Türkiye ve Kürdistan devrimci hareketinin hakkında düşünce berraklığına kavuşamadığı temel konunun güncel mücadele-devrim mücadelesi olduğunu söylersek hiç de abartmış olmayız. Bu, önemli bir sorundur ve bu sorunun temelinde reformist anlayışın iki ülke devrimci hareketinin iliklerine kadar işlemiş olması yatıyor.
Bu sorunun açıklığa kavuşturulması, bu konuda bir düşünce berraklığına ulaşılması birleşik devrimin bugünü ve geleceği açısından yaşamsal önem taşıyor. Sosyal reformizm ve uzlaşmacılıkla kalın sınırların çizilmesi bu netliğin, berraklığın başarılmasına bağlıdır.
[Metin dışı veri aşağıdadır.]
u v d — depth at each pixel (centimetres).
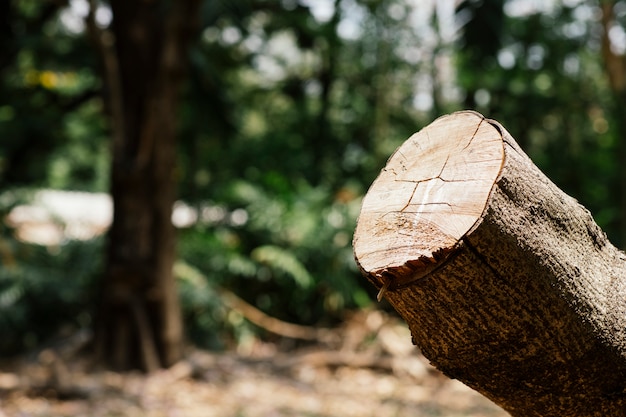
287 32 1214
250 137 1227
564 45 1158
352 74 1244
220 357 776
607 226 1080
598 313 178
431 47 1202
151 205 707
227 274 932
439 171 177
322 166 1202
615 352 179
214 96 1031
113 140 706
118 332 703
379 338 802
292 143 1226
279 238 958
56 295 809
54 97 1084
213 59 1177
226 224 1001
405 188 178
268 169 1173
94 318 723
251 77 1316
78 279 830
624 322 181
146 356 696
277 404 622
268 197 1016
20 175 1098
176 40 686
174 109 704
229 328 895
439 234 167
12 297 782
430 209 171
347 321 892
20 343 804
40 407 584
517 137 1208
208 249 933
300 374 733
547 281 171
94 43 692
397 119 1254
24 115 1070
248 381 698
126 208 704
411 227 171
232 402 622
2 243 788
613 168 1134
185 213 1145
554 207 175
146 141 696
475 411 609
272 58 1283
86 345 728
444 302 170
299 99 1275
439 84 1220
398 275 171
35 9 1073
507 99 1205
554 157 1180
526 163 174
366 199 183
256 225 970
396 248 171
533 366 176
Devrimci teoride bu sorun, devrim ile reformlar için mücadele arasındaki bağın kurulması biçiminde karşımıza çıkar. Devrim ile reformlar arasındaki bağ kurulmalı mı; kurulacaksa nasıl kurulmalıdır?
Devrimci düşünce ile sosyal reformist düşünce arasındaki kalın sınır çizgisini çekmeye başlayabilmek için ilk adım olarak şu olgunun altını çizmek zorundayız: Sosyal reformist ya da oportünist hiç bir hareket, örgüt ya da parti, ne devrim fikrini baştan reddeder ne de devrim ile reformlar arasındaki bağın kurulması gerekliliğine karşı çıkar.
Aksine hemen hemen hepsi, devrim fikrini kabul ettiği gibi, reformlarla ya da reformlar uğruna mücadele ile devrim mücadelesi arasında kesin ve kopmaz bağlar olduğunu kabul ederler. Kurtuluşun reformlarla değil, devrimle, dahası sosyalizmle olacağını kabul etmeye hazır olmayan bir tek sosyal reformist dahi bulunmaz. Dolayısıyla bir sosyal reformisti tanımak, teşhis etmek için ona kurtuluşu nerede gördüğünü sormak anlamsızdır. Böyle bir soru karşısında kafası biraz çalışan bir sosyal reformist, size anında, “kurtuluş tabii ki devrimde, sosyalizmde” diyecektir.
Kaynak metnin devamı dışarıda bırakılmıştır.